Perto dali, esperavam por ele alguns rebeldes recém-foragidos precisando descansar e comer. Radishi chegara duas noites antes e tiveram uma rápida conversa sobre a Modevarsh. O Tisamirense procurou não repassar as preocupações do velho silfo, apenas deixou claro que talvez Roubert devesse fazer uma visita ao ancião antes de partir para encontrar-se com a facção sulista da rebelião, próximo à capital do reino.

Saíram juntos da cabana logo cedo, porém com destinos diferentes. Roubert precisava caçar e Radishi fora investigar uma presença mental, forte e incomum, recém-chegada à região.

Quase ao meio do dia, ainda sob céu nublado, Radishi conseguiu ter certeza a quem pertencia o padrão mental que captara, por alguns instantes, no início da madrugada. Tratava-se de Vekkardi. Com a constatação, o Tisamirense, tenso, olhou para o céu e suspirou forte. Desenrolou da face uma manta que o protegia contra o frio. O ar quente que saiu da boca, desenhou uma nuvem vaporosa que sumiu a favor do vento. Respirou profundamente o ar gelado das montanhas cobertas de neve e concentrou-se. Não muito longe, Vekkardi pode ouvir em sua mente.

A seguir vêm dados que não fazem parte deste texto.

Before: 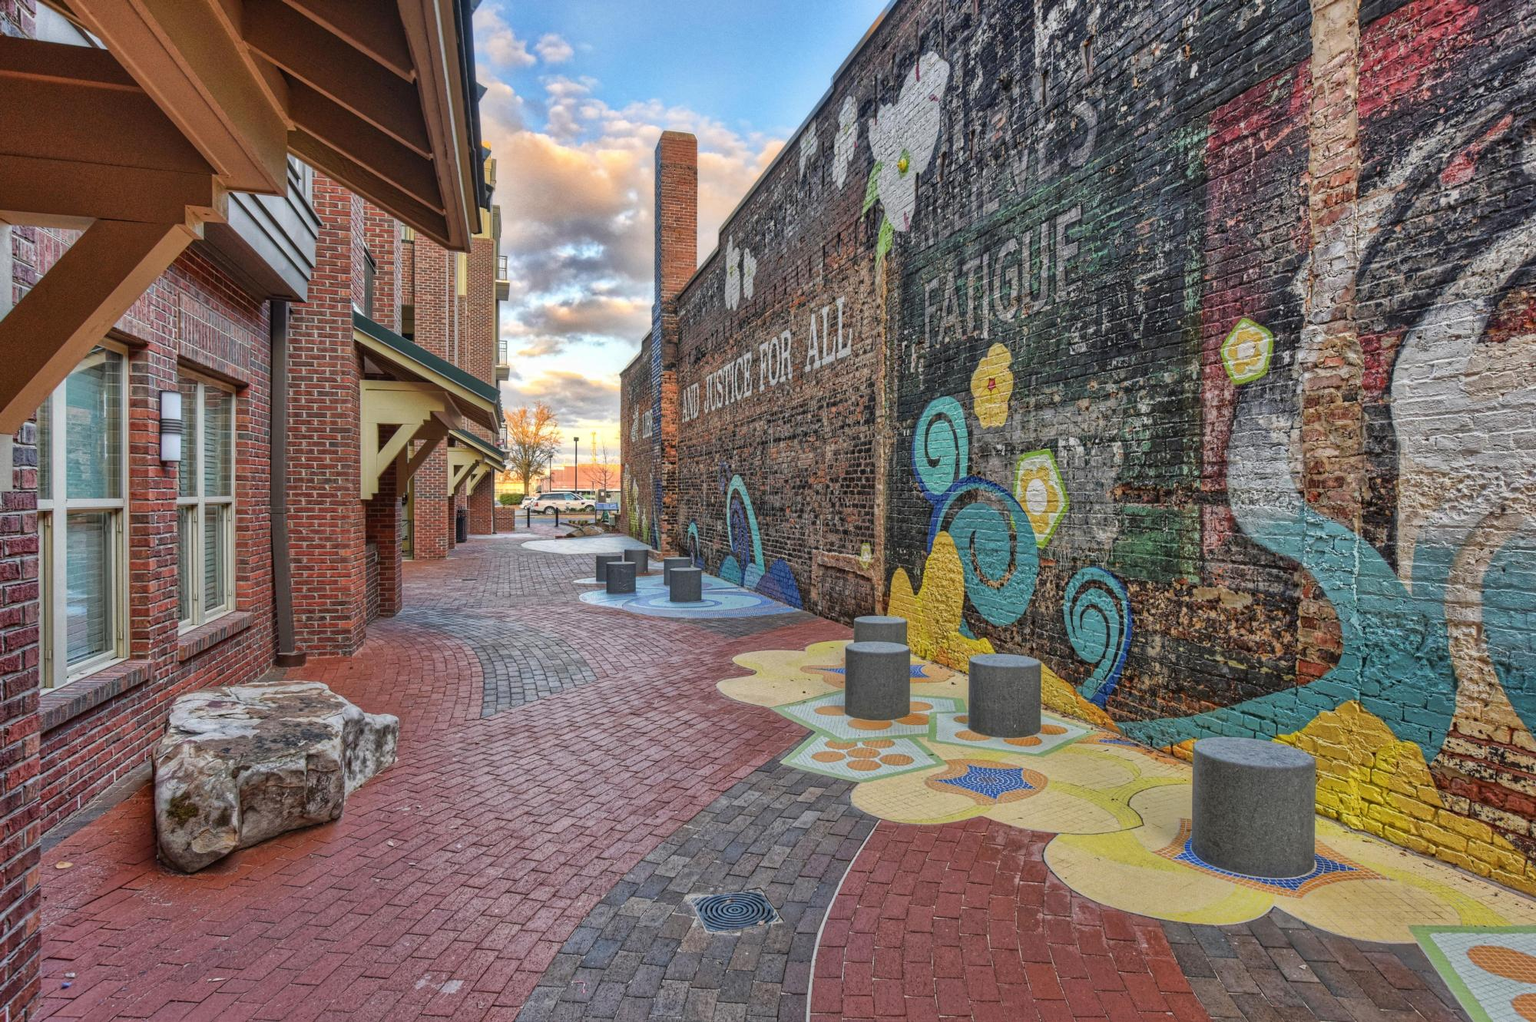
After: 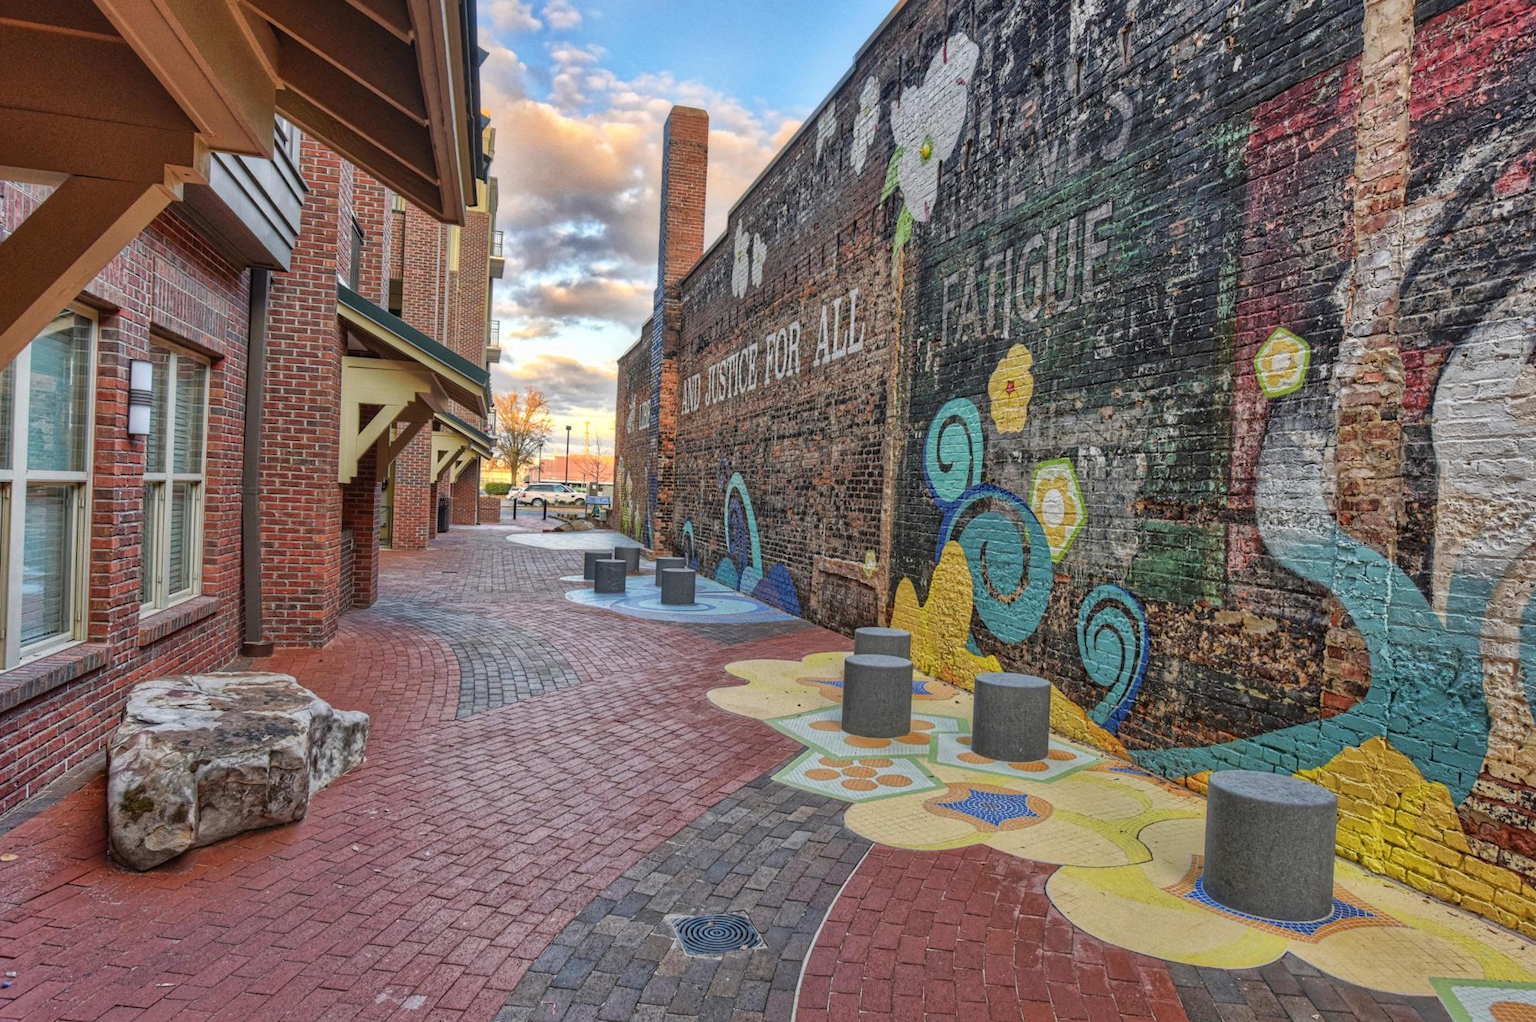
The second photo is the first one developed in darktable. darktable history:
crop and rotate: angle -2.25°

“Vekkardi! Estou surpreso em encontrá-lo”

O viajante tropeçou surpreso pelo contato mental inesperado. Apoiando as mãos sobre a neve procurou recompor-se.

Pode ouvir a voz do tisamirense dentro de sua cabeça de novo. “Desculpe-me se o surpreendi... Mas imaginei que assim pouparíamos tempo.”

E então, houve silêncio. Vekkardi estava despreparado. Radishi poderia sondar sua mente, ler seus pensamentos, saber que esteve entre os necromantes, descobrir suas intenções. Decidiu confiar no que aprendera com Alunil sobre disciplina mental.

“Radishi? Pode me ouvir?”

“Pois sim, Vekkardi. Sugiro que nos encontremos o quanto antes. Gostaria de ouvir novidades suas.”

“A que distância você está? Consegue saber?”

“Não muito longe. Fique onde está. Será mais fácil para eu localizá-lo.”

Vekkardi aguardava tenso. O que faria quando ficasse cara-a-cara com o tisamirense? Será que Radishi o ajudaria? E se mentisse? Conseguiria de fato esconder a verdade de alguém capaz de ler pensamentos? Perceber emoções?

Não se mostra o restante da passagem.